A lot of good news must now be priced in, however, and there is some distinctly fanciful thinking at large. In the digital realm, for example, the echoes with late 1999/early 2000 are hard to ignore.

New technology is exciting and enriching. But just as the winners from the internet’s profound impact were not those that were most vocally championed, so the impact of digital currencies and ‘tokenisation’ may not be what today’s promoters predict.

Back in 2000, those who ‘got it’ said the internet had abolished scarcity. Now, we’re told the only scarce asset is one provided online. But scarcity is no guarantee of value, or of monetary usefulness, particularly when expensively over-engineered in environmentally damaging ways. Nor does it necessarily offer an inflation hedge.
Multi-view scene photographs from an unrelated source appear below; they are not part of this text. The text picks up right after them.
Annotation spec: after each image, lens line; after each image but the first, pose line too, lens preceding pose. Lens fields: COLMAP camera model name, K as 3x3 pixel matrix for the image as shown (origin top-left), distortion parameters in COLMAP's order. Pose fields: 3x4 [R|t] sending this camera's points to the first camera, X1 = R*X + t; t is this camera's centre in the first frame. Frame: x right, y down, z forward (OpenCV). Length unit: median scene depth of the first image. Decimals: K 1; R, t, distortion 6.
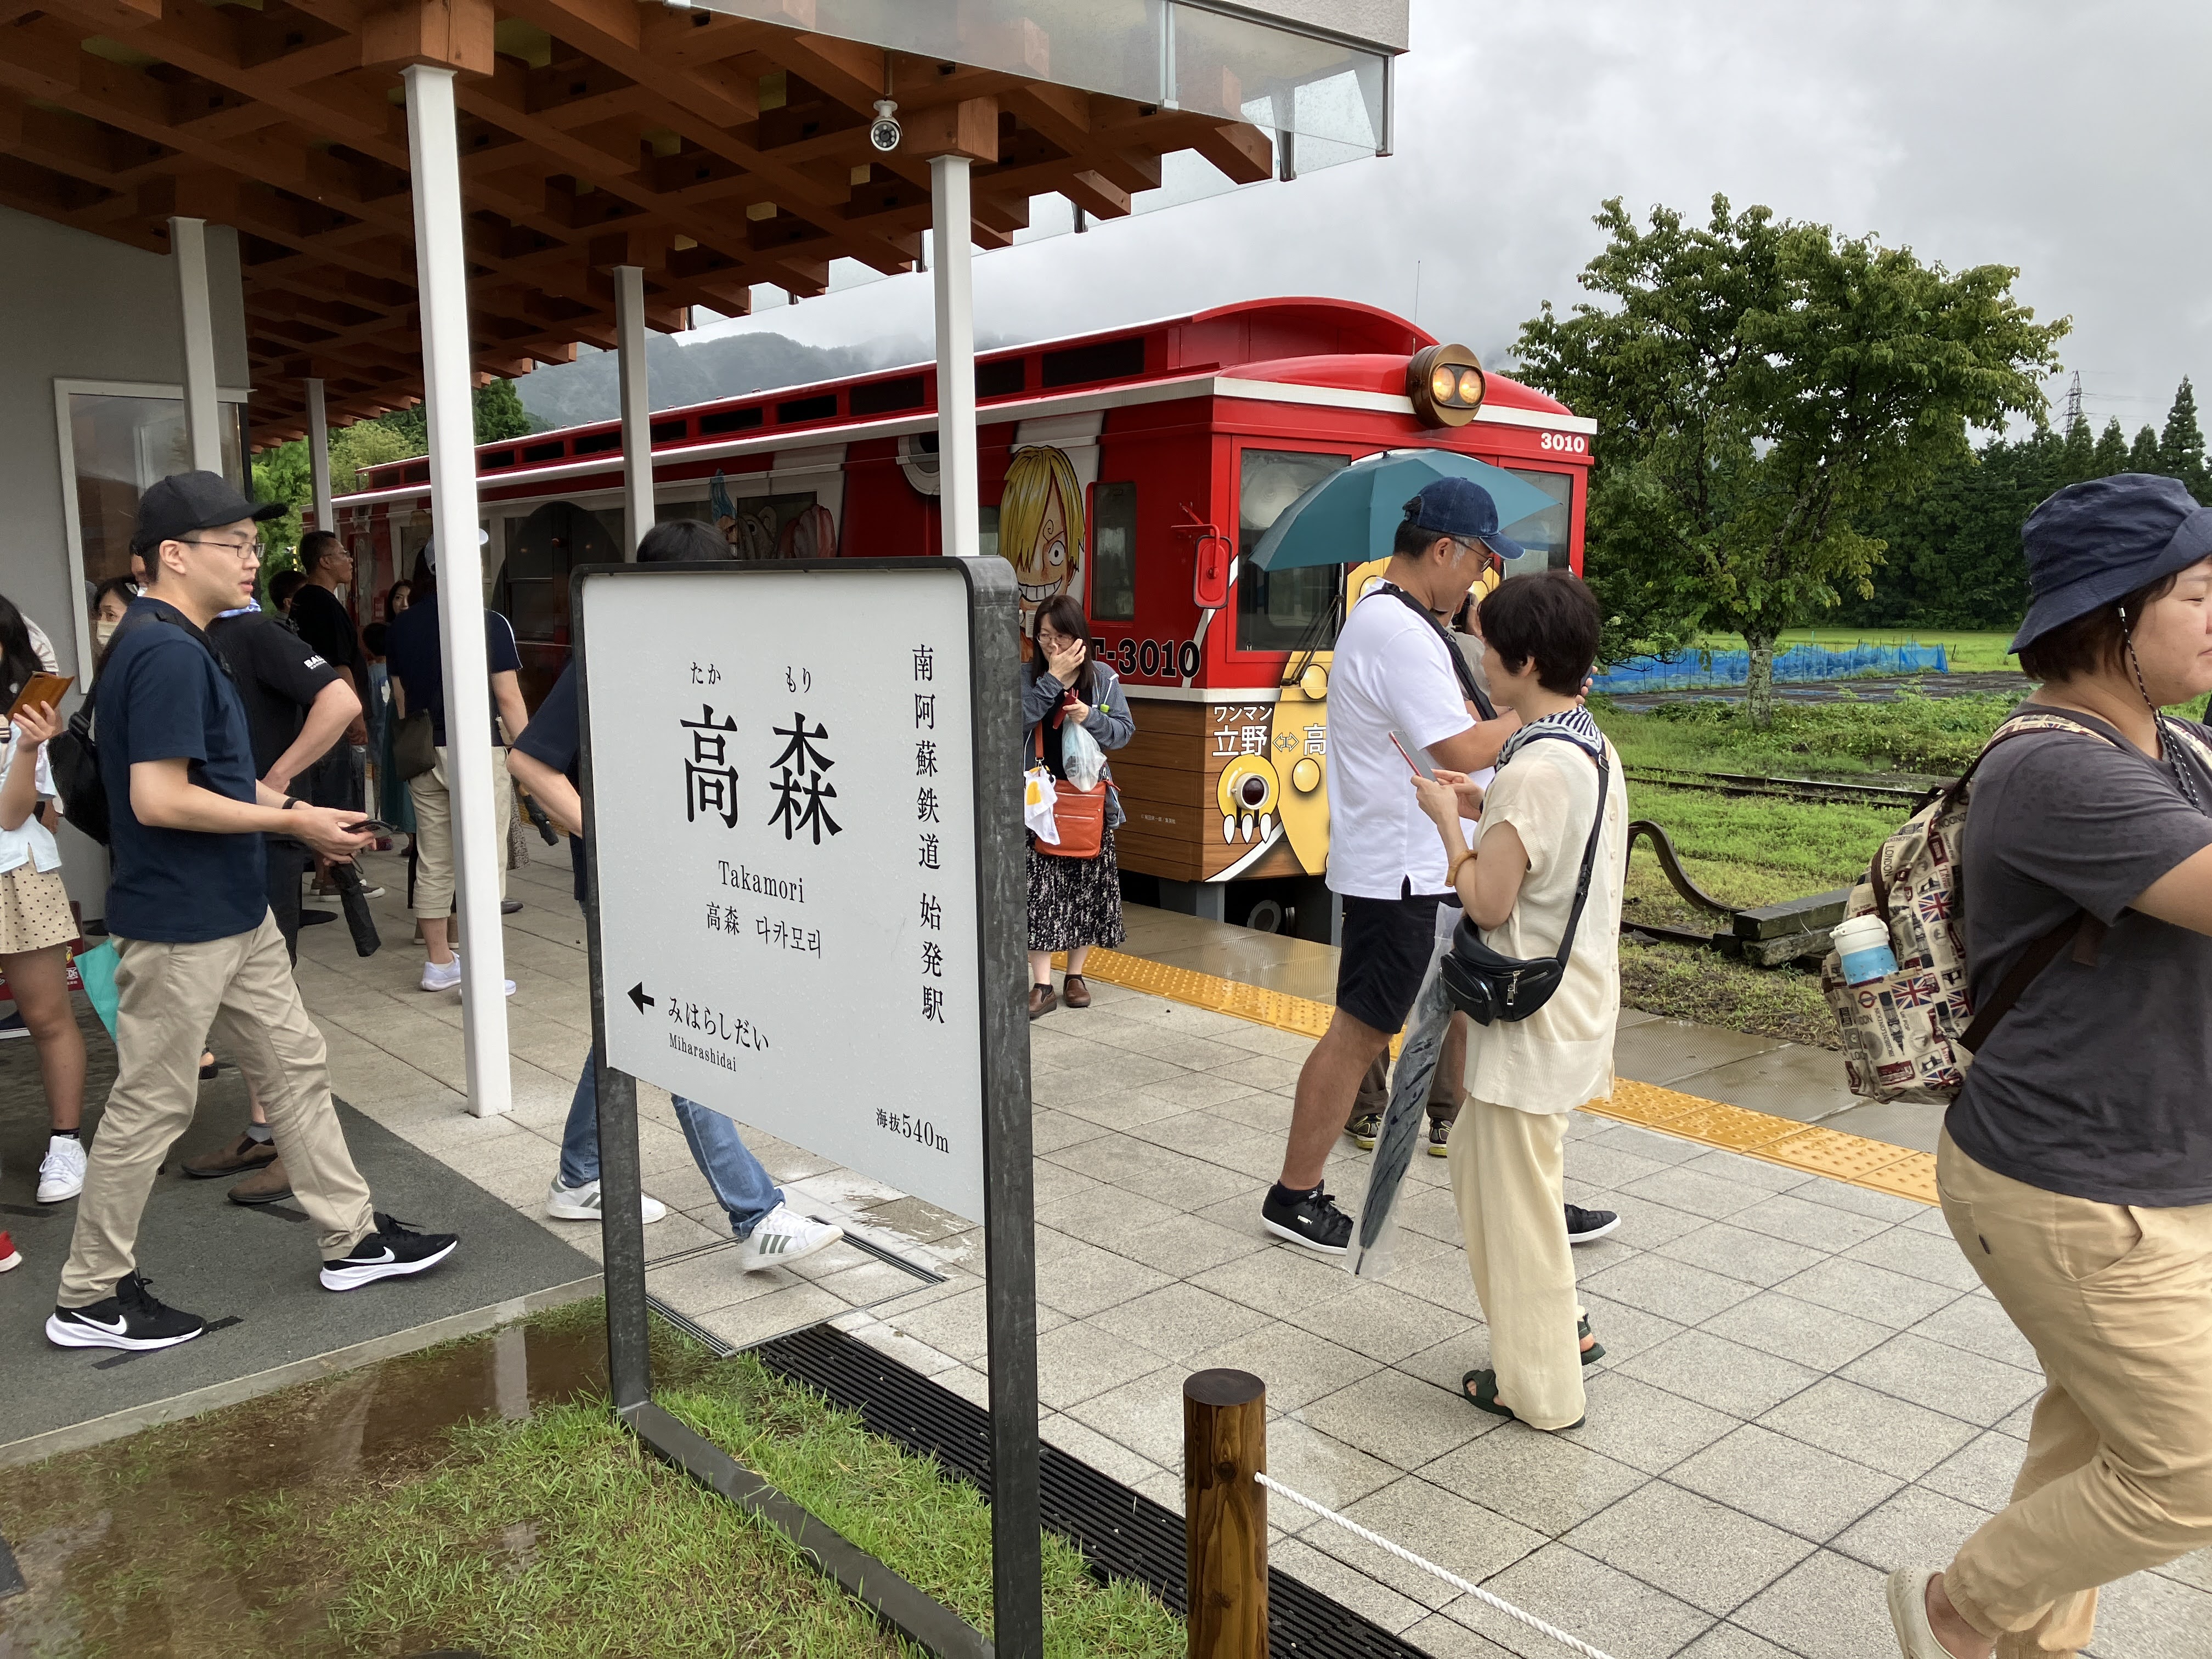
lens RADIAL K [[1787.4, 0, 1102.3], [0, 1787.4, 825.7], [0, 0, 1]] dist [0.098538, 0.002553]
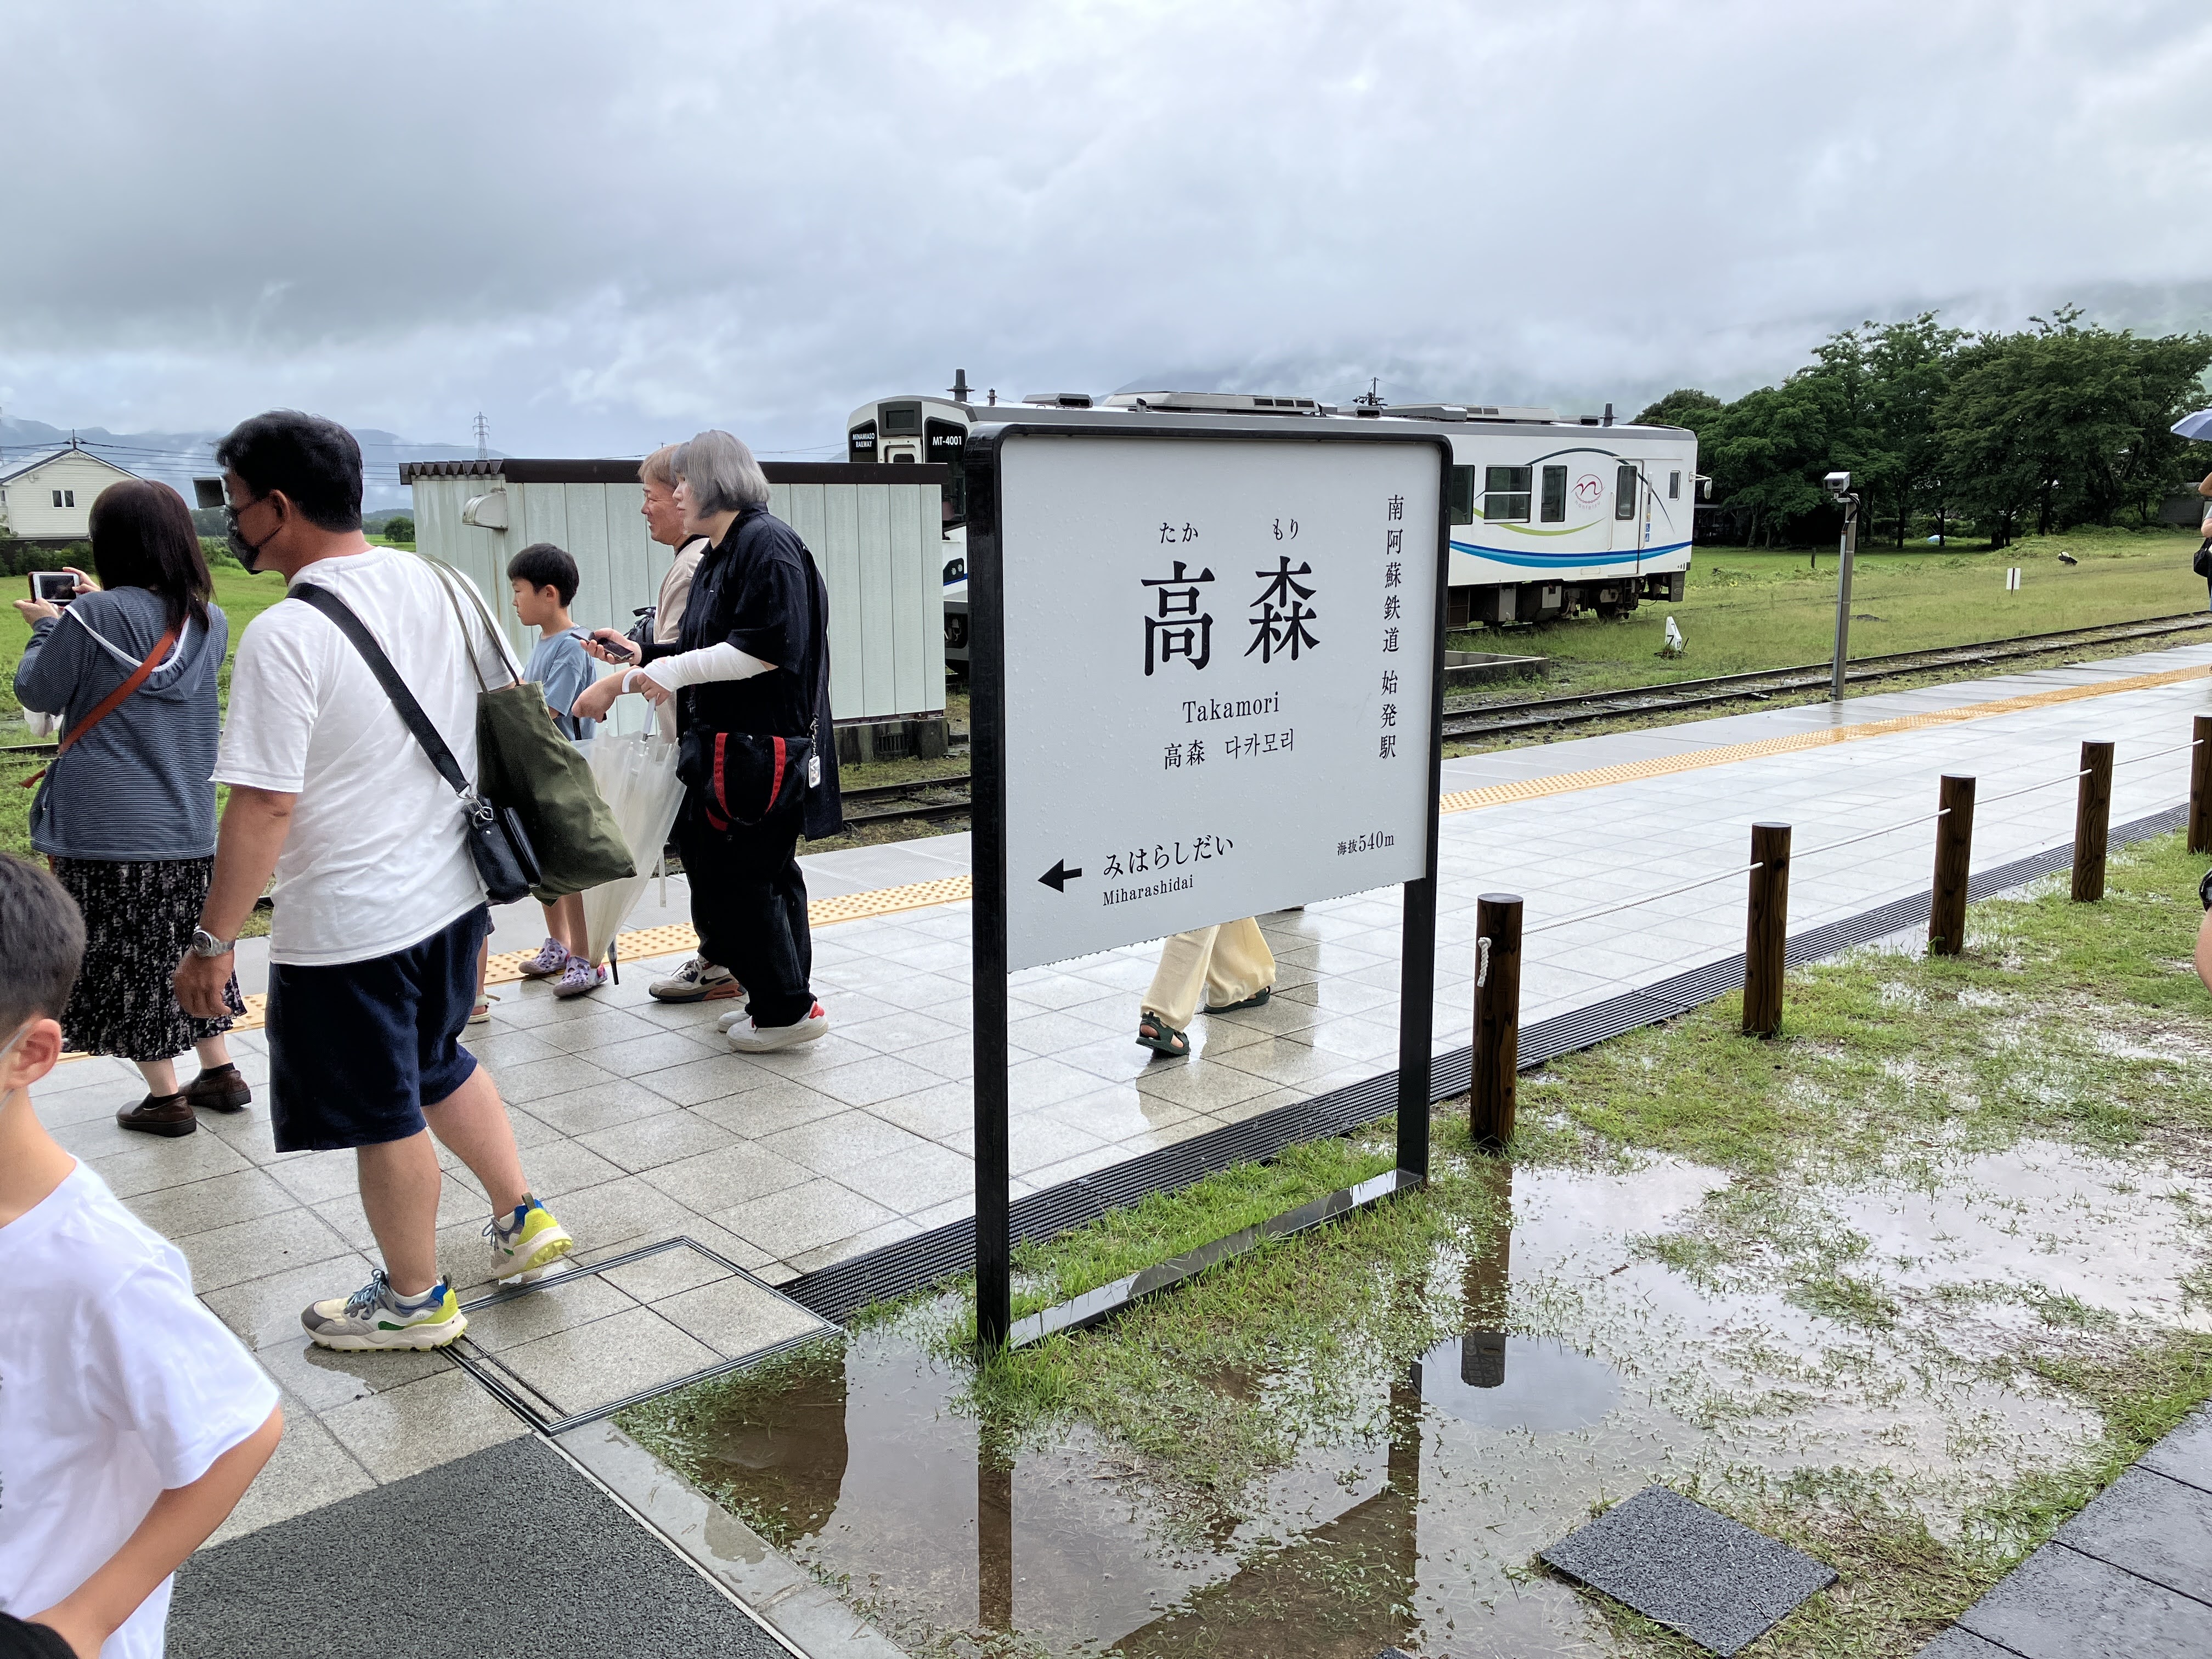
lens RADIAL K [[1787.4, 0, 1110.6], [0, 1787.4, 836.3], [0, 0, 1]] dist [0.098538, 0.002553]
pose [[-0.013831, -0.177826, 0.983965, -1.416736], [0.143010, 0.973590, 0.177962, -0.111388], [-0.989625, 0.143178, 0.011965, 1.119198]]
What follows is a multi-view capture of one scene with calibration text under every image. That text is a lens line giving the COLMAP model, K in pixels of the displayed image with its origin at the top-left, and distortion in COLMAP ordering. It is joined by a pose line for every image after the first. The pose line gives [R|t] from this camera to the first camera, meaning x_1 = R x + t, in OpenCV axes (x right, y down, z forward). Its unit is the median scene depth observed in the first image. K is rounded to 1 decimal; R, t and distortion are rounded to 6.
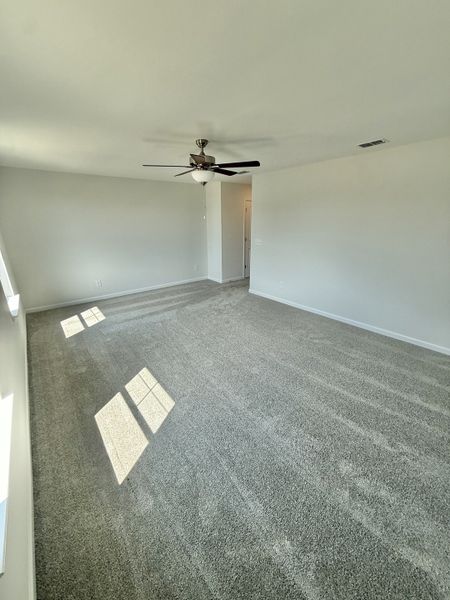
lens RADIAL K [[240.4, 0, 230.1], [0, 240.4, 299.3], [0, 0, 1]] dist [-0.000131, 0.000074]
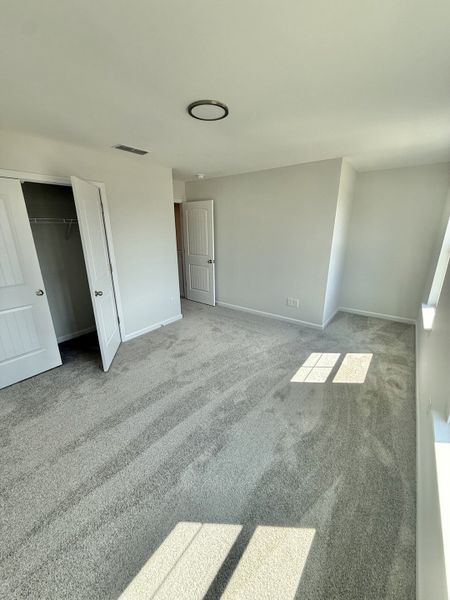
lens RADIAL K [[240.4, 0, 230.1], [0, 240.4, 299.3], [0, 0, 1]] dist [-0.000131, 0.000074]
pose [[-0.238261, -0.331413, 0.912906, -1.152188], [0.327179, 0.857642, 0.396742, -0.466669], [-0.914432, 0.393212, -0.095912, 1.323918]]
Digital coins are more divisible than Twain’s £1,000,000 banknote. But illiquid as it was, his note was valuable collateral because there were many more pounds outside it than locked up within it. If today’s big coins are mostly held by a handful of people, what practical use can they be to everybody else?

Some of the digital exuberance must have leaked into stocks. However, while overall equity valuations are full, they are still not outlandish. With profitability rebounding faster than most expected, stocks’ run is based largely on substance, not froth.